## Instructions for the task
Only an exact repetition of the lines from the one that holds "#### 📊 GitHub Stats" to the end of the records is wanted.

## Materials provided
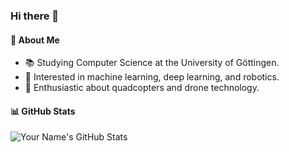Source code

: ### Hi there 👋

#### 🌱 About Me

- 📚 Studying Computer Science at the University of Göttingen.
- 🤖 Interested in machine learning, deep learning, and robotics.
- 🚁 Enthusiastic about quadcopters and drone technology.

#### 📊 GitHub Stats

![Your Name's GitHub Stats](https://github-readme-stats.vercel.app/api?username=lkaesberg&show_icons=true&count_private=true&hide=issues,contribs&theme=dark)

## Answer section
#### 📊 GitHub Stats

![Your Name's GitHub Stats](https://github-readme-stats.vercel.app/api?username=lkaesberg&show_icons=true&count_private=true&hide=issues,contribs&theme=dark)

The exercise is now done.